After the Berlin wall finally came down, the entire west side was covered in art. Artists from all over the world visited in order to make their mark. The spray-paint was used to shout their causes. They painted about peace… and justice. Some of the phrases on the wall read – “The world is too small for walls.” “There is life behind the wall.” “When you start treating people like people, they become people.” By the 1980’s the entire West side of the wall was covered in artwork and words of hope.

Friends, If you’ve been paying attention to what’s happening in the world then you know there are walls.  Some are physical.
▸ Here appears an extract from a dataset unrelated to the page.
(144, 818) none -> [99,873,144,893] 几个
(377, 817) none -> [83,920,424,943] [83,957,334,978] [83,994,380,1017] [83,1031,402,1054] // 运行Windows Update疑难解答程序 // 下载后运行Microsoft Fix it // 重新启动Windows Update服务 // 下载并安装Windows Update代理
Many are emotional or spiritual. They show up in relationships, in communities, and in the way we respond to people we don’t understand, don’t agree with, or don’t know.

I won’t pretend to have all the answers. But I do know what it feels like to see people hurting. I know what it feels like to feel helpless in the face of division. And I believe that Christ calls us—right in the middle of that helplessness—to respond not with fear or retreat, but with love.

Maybe the dividing walls we have created and continue to create us won’t come down overnight. But how we treat the people on the other side of those walls—how we see them, speak of them, pray for them, reach out to them—that matters. It matters to the heart of God. And how we treat one another will become part of our story. [Pause]

There’s a piece of art I once saw—a painting of the heavenly banquet. People from every background, every language, every kind of story gathered around one table. One table, no barriers, no categories. That’s where the story ends in God’s kingdom. A family united, not by sameness, but by grace.

Church, what about your life? What walls need to be overcome? Between you and a friend… a spouse… a coworker… a stranger? What small act of grace can you offer to start chipping away at what divides?

Don’t wait for someone else to make the first move. Don’t wait for another brick to be added. Pick up the tools Christ gave us—faith, hope, and love—and start dismantling the wall, one piece at a time.

In the name of the Father, and the Son, and the Holy Spirit, Amen.